Does Obama know the history of the US relationship with Brazil? Does he know that, only thanks to the US blind eye, Brazil was allowed without any public pillorying to build up a very successful bomb-grade enrichment programme? If Brazil wanted to make a bomb it would take at the most a year. Thankfully, Brazil and Argentina, at one time antagonists, agreed together to shelve their nuclear bomb programmes. That’s what gives Brazil credibility with its Iran diplomacy. It knows what it is talking about.

Is Obama aware of Japan’s huge stockpile of plutonium built up in part by importing European nuclear waste and reprocessing it? The Europeans have not asked for the plutonium to be returned to them because they say they have nowhere to store it. If Japan ever promoted to the premiership one of its right-wing politicians who hates China maybe Japan would very rapidly build a bomb. Meanwhile, the waste uranium travels the world from Europe to Japan in ships just waiting to be hijacked.

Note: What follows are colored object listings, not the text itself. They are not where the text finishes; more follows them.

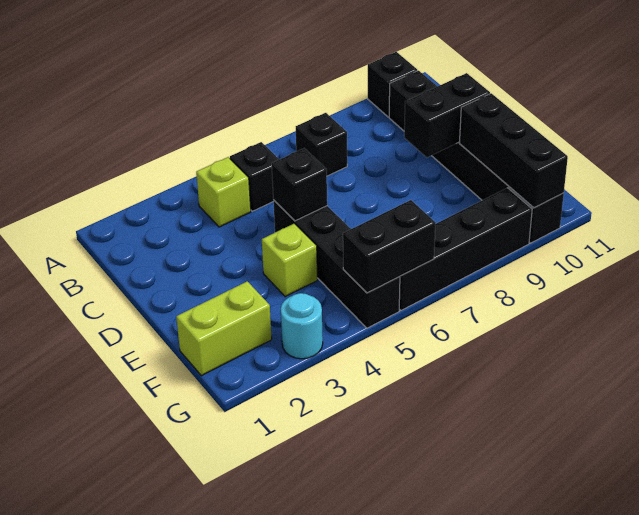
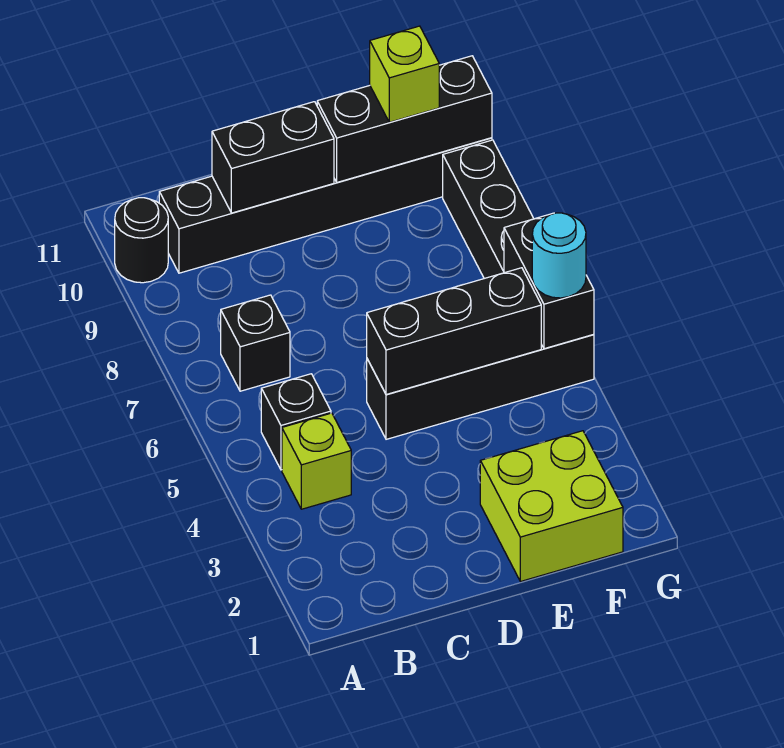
black brick A10 level 1 -> black round brick A10 level 1
black brick D5 level 2 -> black brick D5:F5 level 2
black brick D9:D10 level 2 -> black brick C10:D10 level 2
lime brick E4 level 1 -> lime brick F10 level 3
lime brick F1:F2 level 1 -> lime brick E1:F2 level 1
cyan round brick G3 level 1 -> cyan round brick G5 level 3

As the famous seventeenth century writer of maxims, the Duke of La Rochefoucauld, wrote, “L’Hypocrisie est un homage que le vice rend a la virtu.” (Hypocrisy is the tribute which vice pays to virtue.)

That’s for the past. For the present, has the press in the US and Europe given much space to either of two grand old men, Hans Blix and Mohamed El Baradei, who have directed the International Atomic Energy Agency (IAEA), a UN body that even President George W. Bush respected and gave added funds to? They have both said there is much of value in the Brazilian-Turkish understanding with Iran and if it were implemented it would be a significant stepping stone towards creating a climate of trust and a fuller agreement.

Neither has there been much discussion of Obama’s letter sent to President Luiz Ignacio Lula da Silva of Brazil before he flew to Tehran. Now published, it seems to welcome Brazil’s initiative. But from the outset Secretary of State Hillary Clinton appeared more critical. Was there a division here? Is it, as Zbigniew Brzezinski, a former US national security advisor, recently suggested, a question of the second tier senior officials, who do much of the policy framing, yet whose ranks are made up partly of people who disagree with the Administration’s posture on this or that subject, trying to lead the president by the nose and not giving him all the options, properly weighted?

As Obama said early on, changing US foreign policy is like turning round one of the super large oil tankers at sea. President Richard Nixon got round entrenched interests in the higher echelons of the Defence, State departments and the military by entrusting Henry Kissinger to conduct sensitive diplomacy clandestinely, reporting only to him.

The truth is that there is a lot in what Brazil and Turkey achieved with Iran. It should not be rubbished and the rest of the world, not least Europe, should stand up for it.

Under the Brazil-Turkey-Iran accord, 1,200 kilos of low enriched uranium would be shipped to Turkey where it would be stored under IAEA supervision. But Iran reserved the right to continue uranium enrichment which, rightly, the US, Russia and Europe were suspicious of.

However, the US had welcomed an earlier Russian and French-brokered deal that was on the same lines. But suddenly, a week after, President Mahmoud Ahmadinejad rejected it, usurping his negotiating team. The Americans say that that was then and now its demands have changed since Iran has manufactured a larger quantity of enriched uranium.

The UN sanctions recently passed were the whip cracking. This was not the way to do it. The Brazil-Turkey-Iran deal was inadequate, but it was a useful beginning that in the right atmosphere could have been constructively built on. In Iran’s eyes the US rejection was just another step to do Iran down, indulge in further hypocrisy and play fast and loose with the facts as it has long done.